Play3 Results
On Sunday midday, August 10, 2025, the Play3 draw in Connecticut produced a notable return: 118 after 899 days of absence. Against an expected cadence of 1 in 1,000 draws (~500 days), the gap registers as a clear deviation in timing that merits documentation in the historical record.
Winning numbers for 2 draws on August 10, 2025 in Connecticut.
Draw times: D, N.
Our take on the Play3 results
August 10, 2025Play3 report — Sunday midday, August 10, 2025: 118 returns after 899 days
On Sunday midday, August 10, 2025, the Play3 draw in Connecticut produced a notable return: 118 after 899 days of absence.

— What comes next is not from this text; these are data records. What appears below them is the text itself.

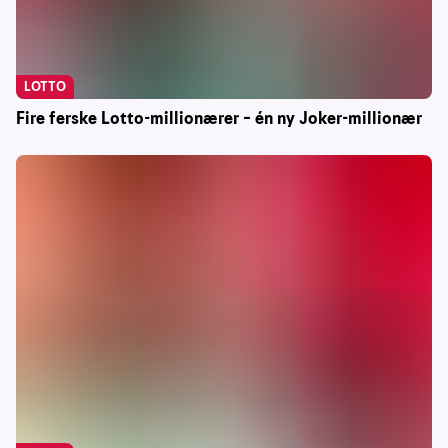
LOTTO
Fire ferske Lotto-millionærer – én ny Joker-millionær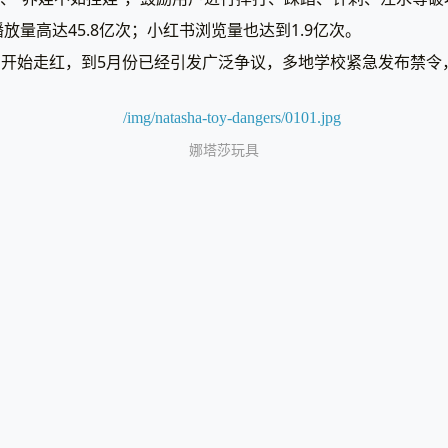
放量高达45.8亿次；小红书浏览量也达到1.9亿次。
3月开始走红，到5月份已经引发广泛争议，多地学校紧急发布禁
娜塔莎玩具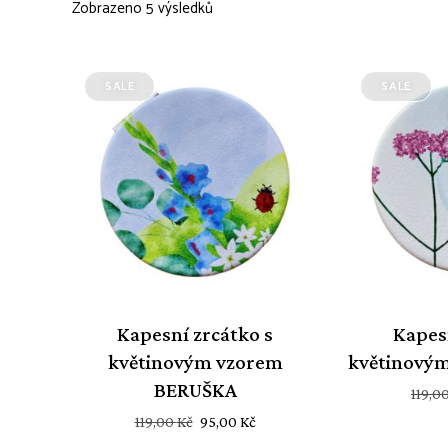
Zobrazeno 5 výsledků
SALE
SALE
Kapesní zrcátko s
Kapes
květinovým vzorem
květinový
BERUŠKA
119,0
Původní
Aktuální
119,00
Kč
95,00
Kč
cena
cena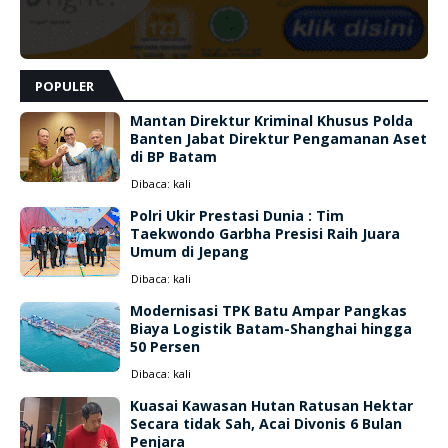
POPULER
Mantan Direktur Kriminal Khusus Polda
Banten Jabat Direktur Pengamanan Aset
di BP Batam
Dibaca:
kali
Polri Ukir Prestasi Dunia : Tim
Taekwondo Garbha Presisi Raih Juara
Umum di Jepang
Dibaca:
kali
Modernisasi TPK Batu Ampar Pangkas
Biaya Logistik Batam-Shanghai hingga
50 Persen
Dibaca:
kali
Kuasai Kawasan Hutan Ratusan Hektar
Secara tidak Sah, Acai Divonis 6 Bulan
Penjara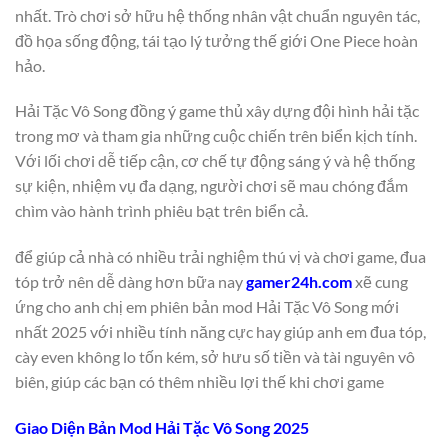
nhất. Trò chơi sở hữu hệ thống nhân vật chuẩn nguyên tác,
đồ họa sống động, tái tạo lý tưởng thế giới One Piece hoàn
hảo.
Hải Tặc Vô Song đồng ý game thủ xây dựng đội hình hải tặc
trong mơ và tham gia những cuộc chiến trên biển kịch tính.
Với lối chơi dễ tiếp cận, cơ chế tự động sáng ý và hệ thống
sự kiện, nhiệm vụ đa dạng, người chơi sẽ mau chóng đắm
chìm vào hành trình phiêu bạt trên biển cả.
để giúp cả nhà có nhiều trải nghiệm thú vị và chơi game, đua
tóp trở nên dễ dàng hơn bữa nay
gamer24h.com
xẽ cung
ứng cho anh chị em phiên bản mod Hải Tặc Vô Song mới
nhất 2025 với nhiều tính năng cực hay giúp anh em đua tóp,
cày even không lo tốn kém, sở hưu số tiền và tài nguyên vô
biên, giúp các bạn có thêm nhiều lợi thế khi chơi game
Giao Diện Bản Mod Hải Tặc Vô Song 2025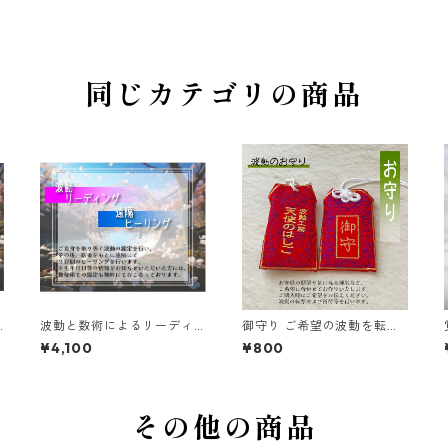
同じカテゴリの商品
波動と数術によるリーディ
御守り ご希望の波動を転写
ング 遠隔ヒーリング 鑑定書
（転写後祈祷等行います）
¥4,100
¥800
その他の商品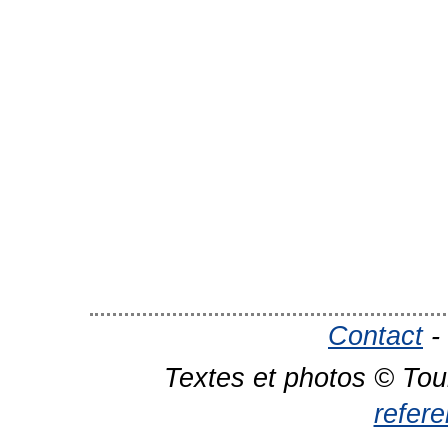
Contact
-
Textes et photos © Tou
refer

Against an expected cadence of 1 in 1,000 draws (~500 days), the gap registers as a clear deviation in timing that merits documentation in the historical record.
Overview
On Sunday midday, August 10, 2025, the Play3 draw in Connecticut produced a notable return: 118 after 899 days of absence. Against an expected cadence of 1 in 1,000 draws (~500 days), the gap registers as a clear deviation in timing that merits documentation in the historical record.
A Long-Awaited Return
A gap of 899 days places 118 in the low-frequency tail of the distribution. The exact prior appearance date is not available in this view, but the duration alone signals an extended absence.
Combo Profile
In terms of digit structure, 118 lands on 2 distinct digits with a repeated digit noted. The spread runs 1 to 8 (wide).
Why Droughts Matter
Extended absences are best read as context, not prescriptive - they track where outcomes drift from baseline spacing. They help analysts track drift against expected cadence.
Data Notes
The approach: this analysis summarizes the draw results for Sunday midday, August 10, 2025 with reference to historical frequency baselines. The intent is documentation, not forecasting.
From Stepzero
To be clear: these reports are intended to keep the long-horizon record steady as a stable reference point. The priority is accuracy and continuity.
Additional Context
Long-horizon tracking is the only reliable way to separate short-term noise from persistent drift. By logging each outcome against its expected cadence, the system builds a distribution profile that becomes more stable as the sample grows.
Adding to the Long-Term Record
The return of 118 expands the archive by one more data point. It is the accumulation of these entries, not a single draw, that defines the reliability of long-horizon analysis.